Compared to our Sun, Wolf-Rayet stars may seem strange, but they may have helped form other stars and planets. When a Wolf-Rayet star cleans up an area, the stuff it sweeps up can pile up on the edges and get dense enough to make new stars. There are some signs that the Sun formed in this way.
The new study uses data from MIRI’s Medium Resolution Spectroscopy mode to show that carbon-rich dust molecules are made by Wolf-Rayet stars. Also, the fact that the dust shells are still there shows that this dust can survive in the harsh environment between stars and can be used to make new stars and planets.
‘WE SEE IT, WE LIKE IT, WE WANT IT’ 💍⭐
LOOK: The James Webb Space Telescope reveals 15 of the 17 rings seen from the cosmic tree rings for the first time, which emanate from a pair of stars. | 📷: NASA/Instagram pic.twitter.com/vNpzTY4b6F
— Inquirer (@inquirerdotnet) October 13, 2022
The problem is that only about 600 Wolf-Rayet stars have been found so far, even though astronomers think there should be at least a few thousand of them in our galaxy.
“Even though Wolf-Rayet stars are rare in our galaxy because they are short-lived as far as stars go, it’s possible they’ve been producing lots of dust throughout the history of the galaxy before they explode and/or form black holes,” said Patrick Morris, an astrophysicist at Caltech in Pasadena, California, and a co-author of the new study. “I think with NASA’s new space telescope we’re going to learn a lot more about how these stars shape the material between stars and trigger new star formation in galaxies.”
More Regarding the Mission
The James Webb Space Telescope is the best place on Earth to study space.

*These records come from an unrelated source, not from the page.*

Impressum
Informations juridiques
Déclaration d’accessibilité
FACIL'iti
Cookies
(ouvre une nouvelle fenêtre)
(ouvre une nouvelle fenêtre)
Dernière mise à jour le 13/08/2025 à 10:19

It will solve astronomical mysteries in our solar system, look for planets far away that orbit other stars, and try to figure out how and why our universe is the way it is. JWST is an international project led by NASA with ESA and CSA as partners (Canadian Space Agency).

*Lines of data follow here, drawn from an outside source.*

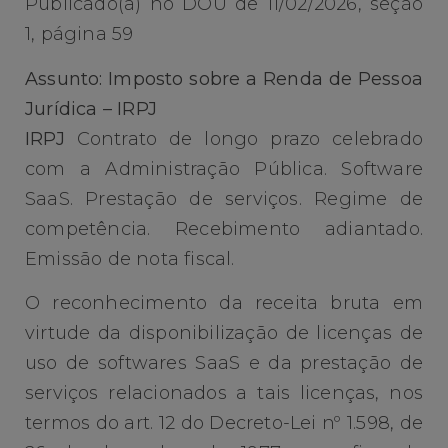
Publicado(a) no DOU de 11/02/2026, seção
1, página 59
Assunto: Imposto sobre a Renda de Pessoa
Jurídica – IRPJ
IRPJ
Contrato de longo prazo celebrado
com a Administração Pública. Software
SaaS. Prestação de serviços. Regime de
competência. Recebimento adiantado.
Emissão de nota fiscal.
O reconhecimento da receita bruta em
virtude da disponibilização de licenças de
uso de softwares SaaS e da prestação de
serviços relacionados a tais licenças, nos
termos do art. 12 do Decreto-Lei nº 1.598, de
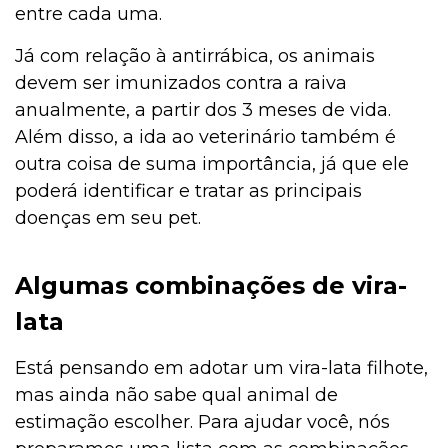
entre cada uma.
Já com relação à antirrábica, os animais
devem ser imunizados contra a raiva
anualmente, a partir dos 3 meses de vida.
Além disso, a ida ao veterinário também é
outra coisa de suma importância, já que ele
poderá identificar e tratar as principais
doenças em seu pet.
Algumas combinações de vira-
lata
Está pensando em adotar um vira-lata filhote,
mas ainda não sabe qual animal de
estimação escolher. Para ajudar você, nós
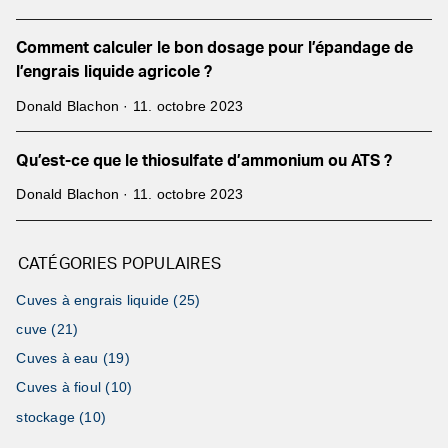
Comment calculer le bon dosage pour l’épandage de
l’engrais liquide agricole ?
Donald Blachon · 11. octobre 2023
Qu’est-ce que le thiosulfate d’ammonium ou ATS ?
Donald Blachon · 11. octobre 2023
CATÉGORIES POPULAIRES
Cuves à engrais liquide (25)
cuve (21)
Cuves à eau (19)
Cuves à fioul (10)
stockage (10)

The U.S. science team is led by George Rieke of the University of Arizona. The UK Astronomy Technology Centre’s Gillian Wright is in charge of the MIRI European project. Alistair Glasse at UK ATC is in charge of MIRI’s instruments, and Michael Ressler at JPL is in charge of the project in the U.S.
The European Consortium is run by Laszlo Tamas of UK ATC. The MIRI cryocooler was made with help from NASA’s Goddard Space Flight Center in Greenbelt, Maryland, and Northrop Grumman in Redondo Beach, California. JPL was in charge of the project and managed it. JPL is run by Caltech for NASA.